We are of the opinion that the ruling of the lower court was correct, because in an action brought by a beneficiary on a life policy, where the insurance company defends on the ground that the assured had, at the time of the issuance of the policy, represented herself to be in a good state of health, whereas in truth she was *681then suffering from an incurable disease, the defendant is not permitted to adduce any evidence of such misrepresentation other than the written application therefor, which must either be embodied in, or annexed to, the policy itself. Act No. 52 of 1906 as amended by Act No. 227 of 1916; Carroll v. Mutual Life Insurance Company of N. Y., 168 La. 953, 123 So. 638; Whitmeyer v. Liberty Ind. Life Ins. Co., 166 La. 328, 117 So. 268; Shuff v. Life & Casualty Ins. Co. of Tenn., 164 La. 741, 114 So. 637; Fisette v. Mutual Life Insurance Co., 162 La. 620, 110 So. 880; Palesi v. Mutual Life Ins. Co., 151 La. 405, 91 So. 818; Oglesby v. Life Ins. Co. of Va., 12 La. App. 311, 124 So. 551; Brennan v. National Life & Accident Ins. Co. (La. App.), 122 So. 147; Fisette v. Mutual Life Ins. Co., 4 La. App. 430; Langston v. U. S. National Life & Cas. Co., 4 La. App. 474; Vaughn v. Metropolitan Life Ins. Co., 3 La. App. 614.

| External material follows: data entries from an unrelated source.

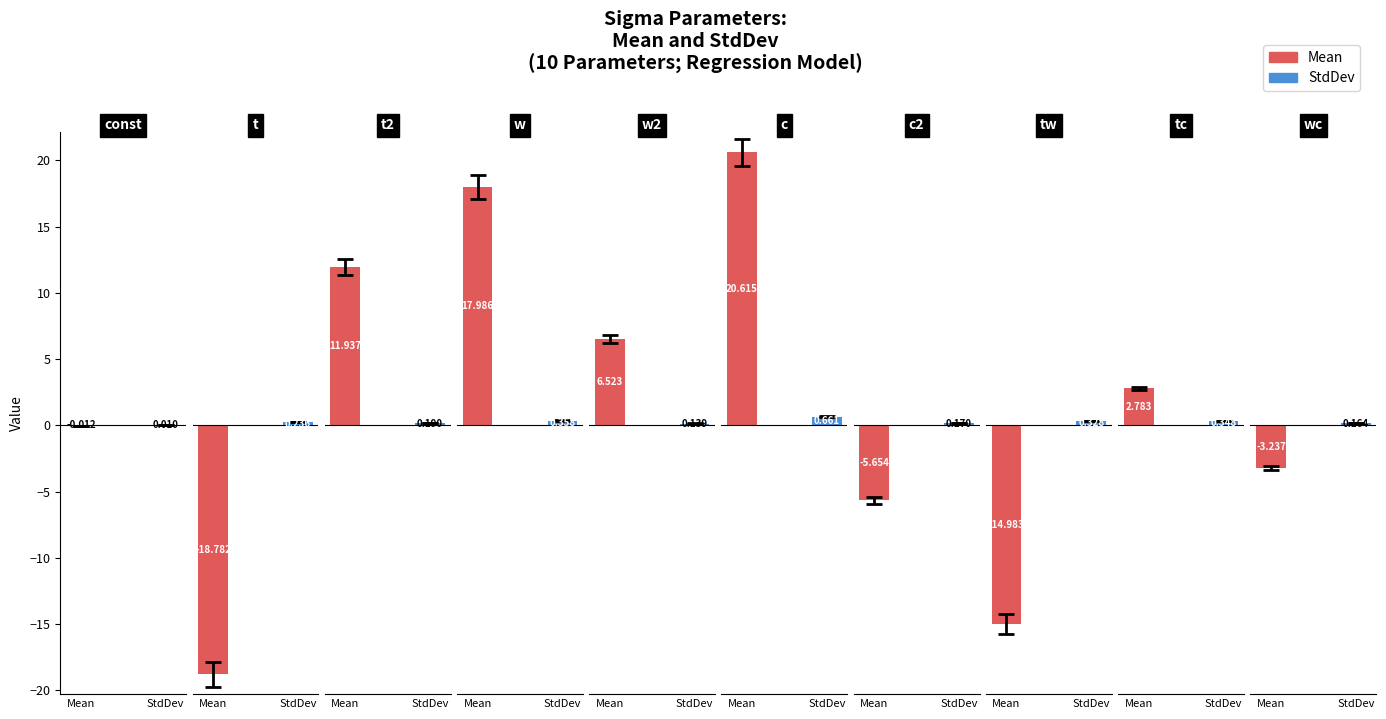

How many bars are there in each group?

2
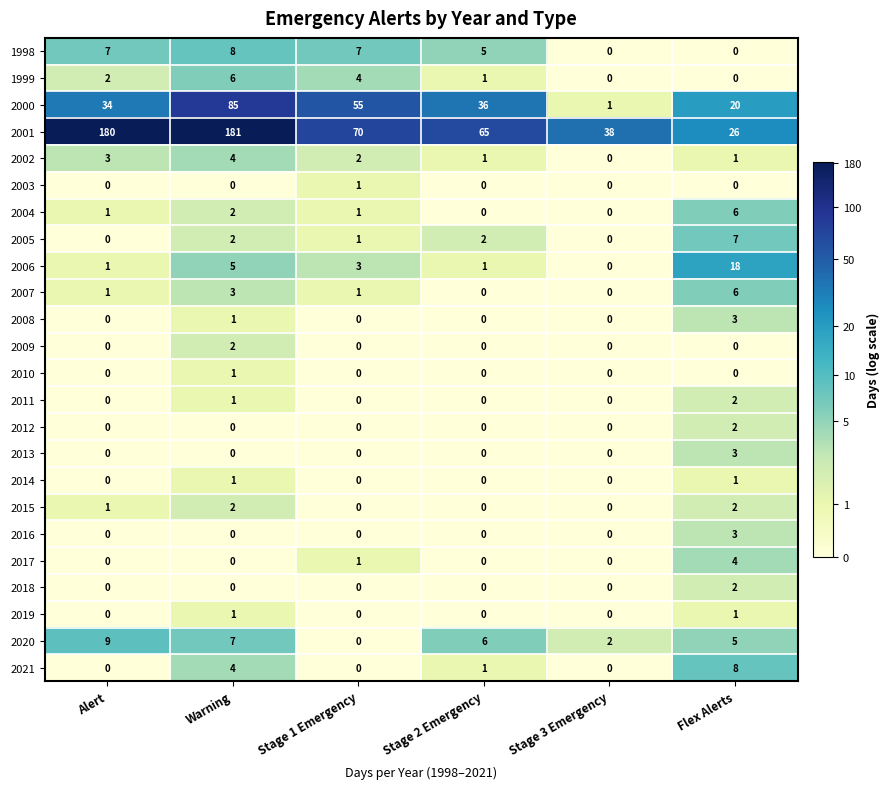

What is the maximum value shown in the chart?

181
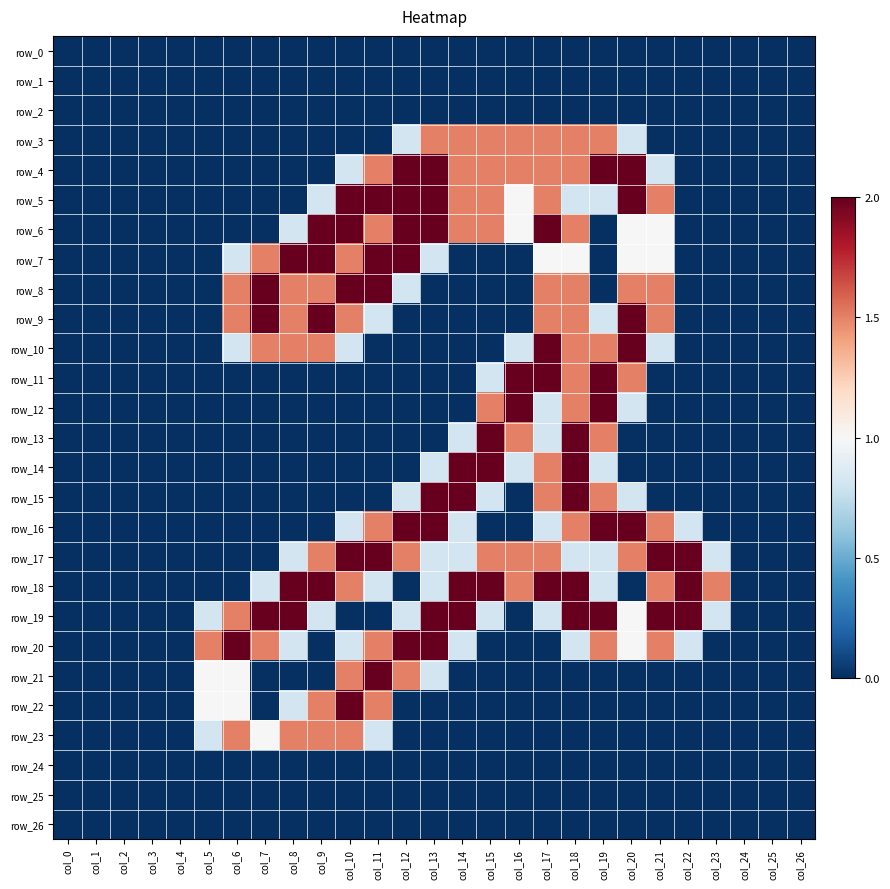

At col_5, list the series in order from largest to smallest.

row_20, row_21, row_22, row_19, row_23, row_0, row_1, row_2, row_3, row_4, row_5, row_6, row_7, row_8, row_9, row_10, row_11, row_12, row_13, row_14, row_15, row_16, row_17, row_18, row_24, row_25, row_26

Defendant also complains of the ruling of the lower court in refusing to allow it to show that the plaintiff and the assured deliberately misrepresented the state of the assured’s health at the time of the issuance of the policy upon the ground that the policy having been issued without a medical examination of the deceased, and the company or its agent having ample opportunity to observe the state of health of the assured, cannot claim a forfeiture 'of the policy on the grounds of misrepresentation, under the express provisions of Act No. 97 of 1908.

We are of the opinion that the ruling of the trial court was correct, because fraud on the part of the assured and beneficiary alleged to consist of deliberate misrepresentations as to the state of the assured’s health cannot be set up by a defendant insurance company, where the policy was issued without medical examination, and the company, or its agents, had ample opportunity of ascertaining the true state of health of the assured. Act No. 97 of 1908; Massachusetts Protective Association v. Ferguson, 168 La. 271, 121 So. 863; Shuff v. Life & Casualty Insurance Co., 164 La. 742, 114 So. 637; Brown v. Continental Casualty Co., 161 La. 229, 108 So. 464, 45 A. L. R. 1521; Oglesby v. Life Insurance Co. of Virginia, 12 La. App. 311, 124 So. 551; Polite v. National Acc. & Life Ins. Co., 9 La. App. 83, 118 So. 846; Pierce v. Liberty Industrial Life Ins. Co., 7 La. App. 626; Silver v. National Life & Acc. Ins. Co., 6 La. App. 95; Langston v. U. S. National Life & Cas. Co., 4 La. App. 474; Kilbourne v. Life & Casualty Ins. Co., 2 La. App. 275; James v. Community Burial Service, 5 La. App. 633, Orleans Court of Appeal.

For the reasons assigned, the judgment is affirmed.